Os que se orgulhavam dessa rua e se mudaram para o cemitério não deixaram herdeiros com o mesmo sentimento. Expressivos exemplares de antigos sobrados, de pé apenas no livro de Juarez Batista, reduziram-se à mesma condição de pobreza absoluta dos sobreviventes e ambulantes atuais. O edifício que marcava a moderna arquitetura difundida no país pelo palácio carioca da cultura de Corbusier, em cujo projeto Lúcio Costa e Niemeyer se iniciaram, o nosso Ipase, é um exemplo vergonhoso de descaso e insensibilidade dos que têm a obrigação de cultuar a cidade. A terceira capital histórica do país, que não quer dizer nada para muita gente.

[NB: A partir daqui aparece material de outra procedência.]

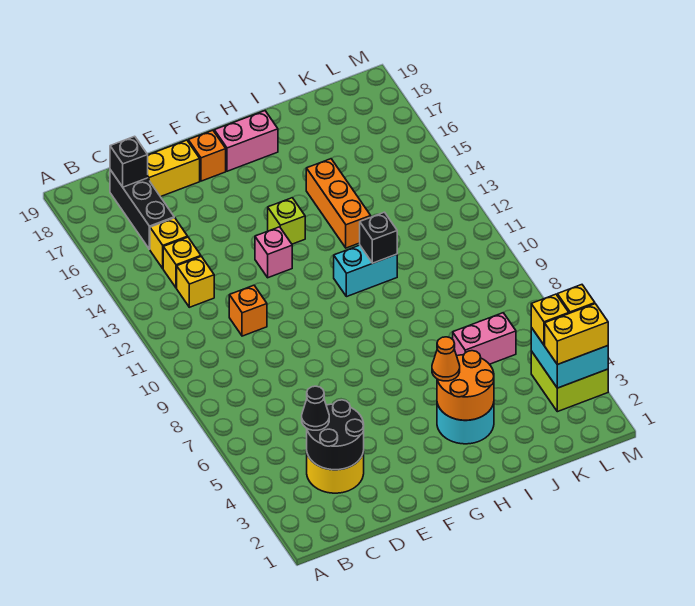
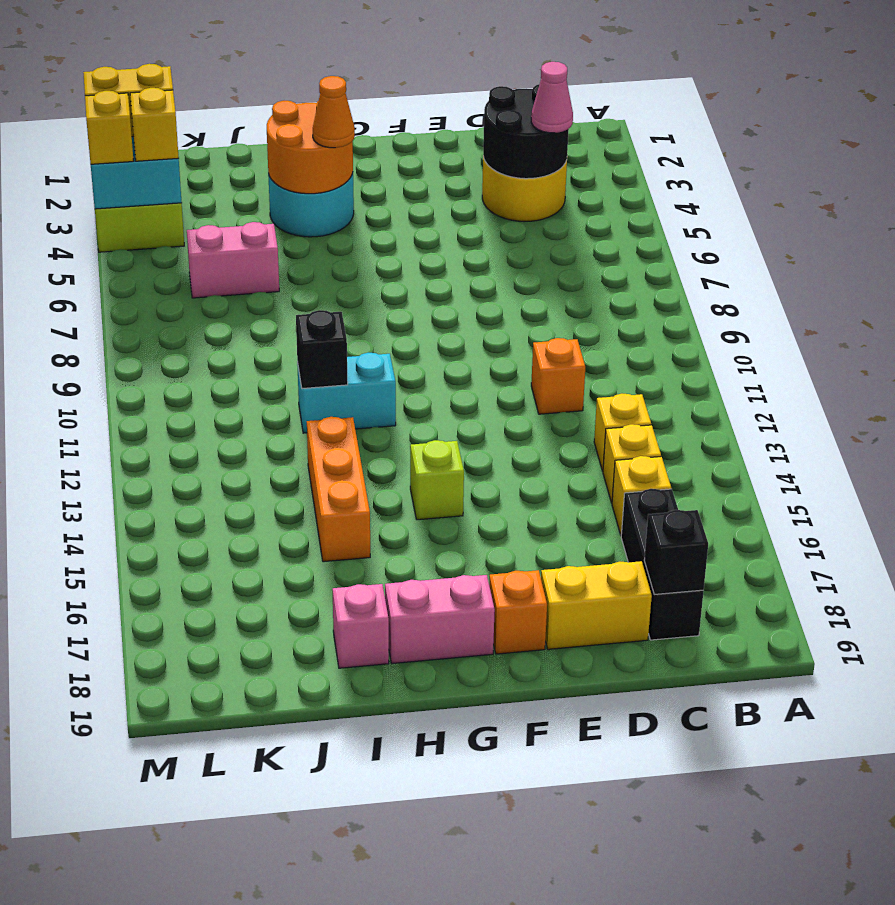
black 1x1 cone [302,386,329,430] -> pink 1x1 cone [531,62,573,133]
pink 1x1 brick [255,227,292,278] -> pink 1x1 brick moved to [332,584,389,668]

Monumento a Vidal de Negreiros, João Pessoa (PB) GSView
O monumento ao herói da nacionalidade, André Vidal de Negreiros, na sua versão mais recente, da gestão de Ricardo Coutinho, virou lixo de cima a baixo. O melhor que lhe sobra ainda é a homenagem da borrada dos pombos.

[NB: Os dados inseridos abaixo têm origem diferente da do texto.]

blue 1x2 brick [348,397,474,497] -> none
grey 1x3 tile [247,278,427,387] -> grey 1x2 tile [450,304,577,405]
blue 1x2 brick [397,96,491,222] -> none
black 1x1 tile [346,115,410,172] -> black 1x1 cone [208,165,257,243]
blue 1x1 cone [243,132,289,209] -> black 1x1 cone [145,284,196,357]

Assim, é olhando para trás que me refortaleço, ganho ainda o favor das pernas nos remotos caminhos de calcários da resistência e mesmo nos moderníssimos caminhos de hoje, de asfalto e morte. Há mais de dez anos me advertem: “Cuidado, você não pode dirigir. É uma temeridade”. Na última versão, a carteira de habilitação me nega a estrada e proíbe o motorista de 58 anos de carteira a sair depois das 17 horas.

Muda o trânsito, muda a cidade, mudo eu, menos a estatística cada vez mais funesta da fome, nódoa infeliz para a história social e política de um país redito e recantado “rico por natureza.” De natureza humana digna do melhor.